Pinnacle would realize the most accretion in his analysis; other potential bidders include General Mills, Conagra, Kellogg Co. (K) and Campbell. Conagra, which reportedly attempted to buy Pinnacle, has hinted recently at appetites for a large acquisition, noted Sanford C. Bernstein & Co. LLC analyst Alexia Howard.

"Our conversations with Engaged and HAIN suggest that an outright sale of the 'parts' is not preferred and based on our analysis will not yield the best result for shareholders," Jagdale wrote, adding, "We believe our views are likely in line with how the activists are thinking of the value creation pathway."

The person familiar with Hain agreed that there's more value selling each business, which, all told, could value Hain at just under $50 per share. This person compared Hain to Sara Lee Corp., which in 2012 split into a meat company, Hillshire Brands Co., and a coffee company, D.E. Master Blenders 1753 NV. Before the split, Sara Lee unloaded billions of dollars' worth of noncore assets, selling, among others, its global shoe care business to SC Johnson & Son Inc. for $326 million, its body-care business to Unilever for $1.9 billion, its Ambi Pur air-care business to Procter & Gamble Co. (PG) for $404 million, its North American bakery business to Grupo Bimbo SAB de CV for $959 million, its North American foodservice coffee and tea business to J.M. Smucker Co. (SJM) for $400 million and its North American refrigerated dough business to Ralcorp Holdings Inc., now part of Conagra, for $545 million.

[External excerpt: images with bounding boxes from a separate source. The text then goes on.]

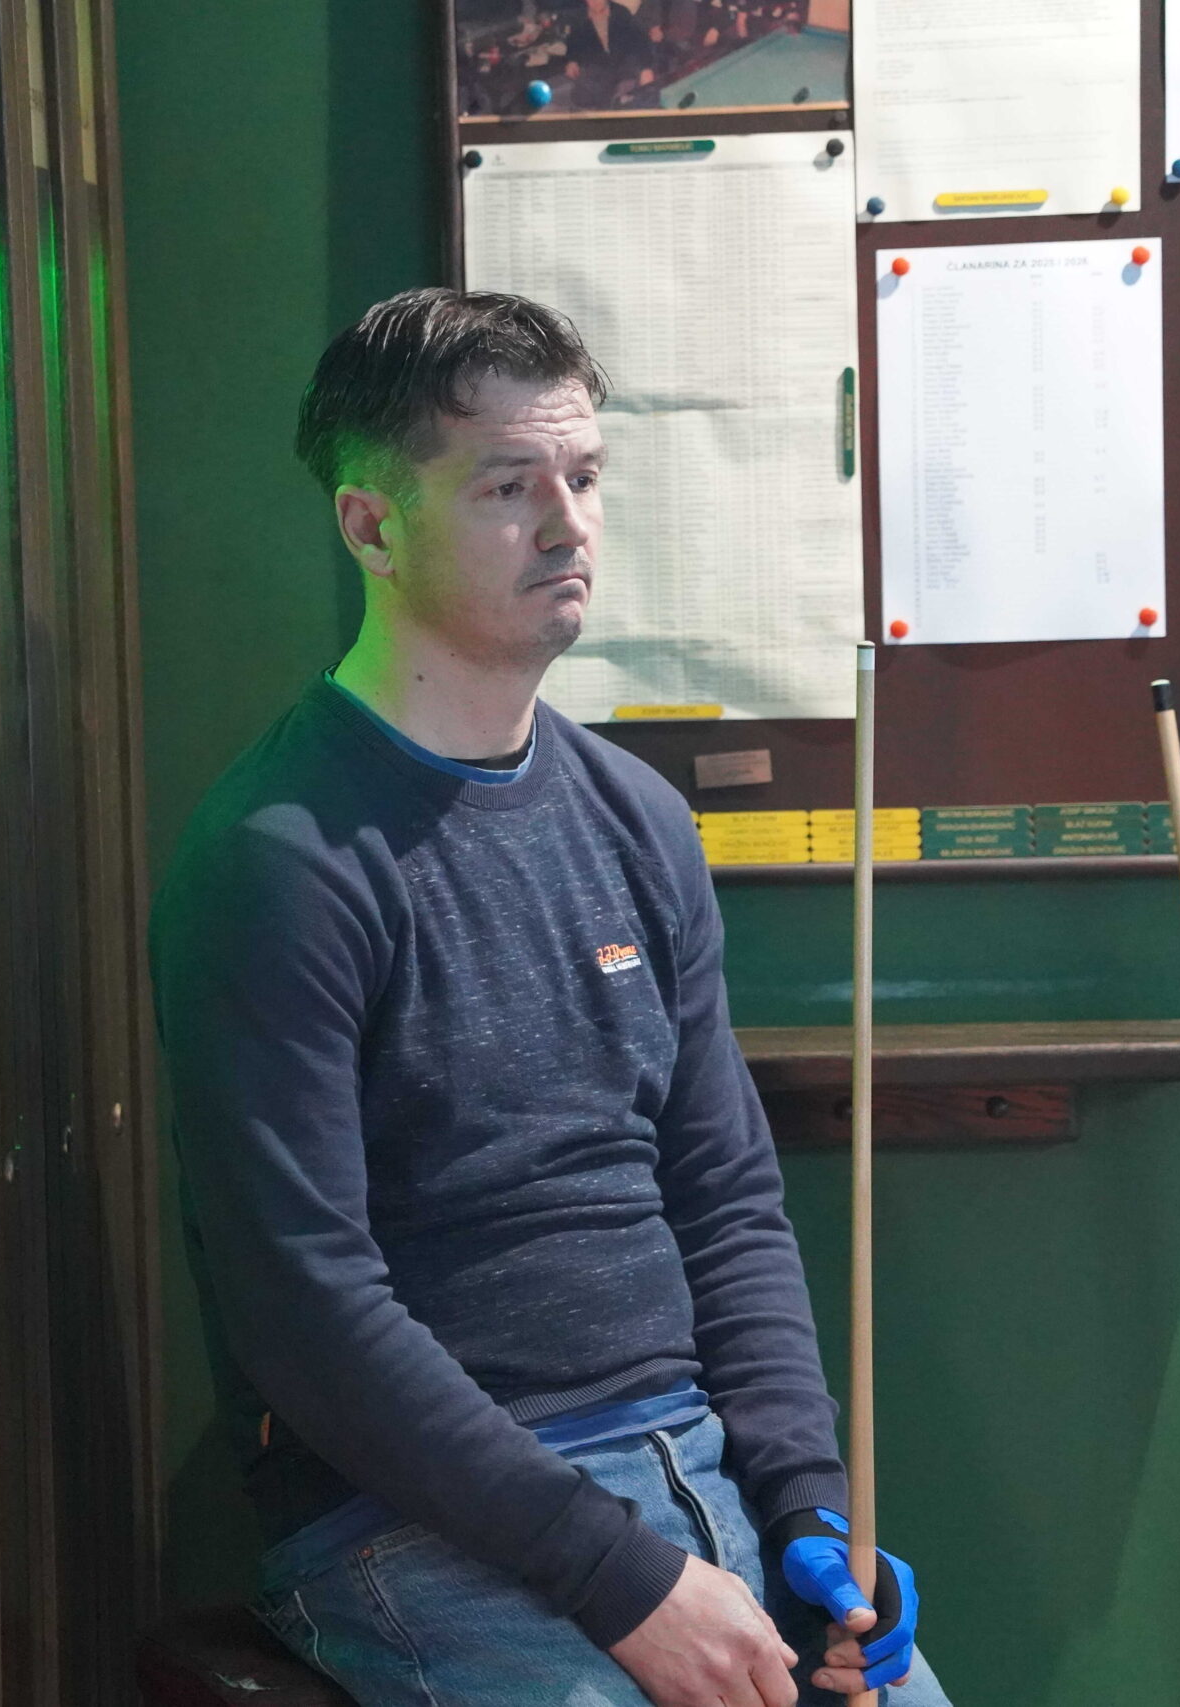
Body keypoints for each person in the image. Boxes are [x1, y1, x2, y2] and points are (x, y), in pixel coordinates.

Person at [150, 288, 950, 1707]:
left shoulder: (636, 817)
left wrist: (809, 1510)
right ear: (371, 527)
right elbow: (309, 1313)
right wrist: (623, 1579)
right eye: (509, 487)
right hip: (417, 1525)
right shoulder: (280, 859)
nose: (569, 525)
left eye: (584, 477)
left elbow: (725, 1202)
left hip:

Sara Lee was able to fetch high valuations for these assets because the buyers could achieve large synergies without having to lever up or embark on a long, difficult integration process. In a similar vein, Kellogg might want the Terra chip brand, Tyson Foods Inc. (TSN) could bid for Hain's Plainville organic poultry business and Danone and General Mills may buy Hain's yogurt or Ella's Kitchen baby food brands.

Even before Engaged revealed its Hain stake, the company had been making changes, including appointing Nestle veteran Gary Tickle COO and then CEO of Hain's North America business and tasking other outsiders with instilling credible marketing and pricing programs, the source added.

CEO Irwin Simon founded the organic food company in 1993, and since then both organic products and private label brands have become more common, compressing margins. Simon's decision to settle with the activists and add outsiders to a friendly and insular board means a sale is by no means impossible, the person said, comparing Simon to John Mackey, the longtime CEO of Whole Foods, claimed activist investor Jana Partners LLC was trying to force a sale to make a quick return, only to speak glowingly of his partnership with eventual acquirer Inc. (AMZN). 

Simon's success in building Hain into a $5 billion pure-play organic food company encouraged competitors to also enter the industry. He may view cooperation with Engaged as the lesser of two evils in an ever-more competitive packaged food environment, this person added.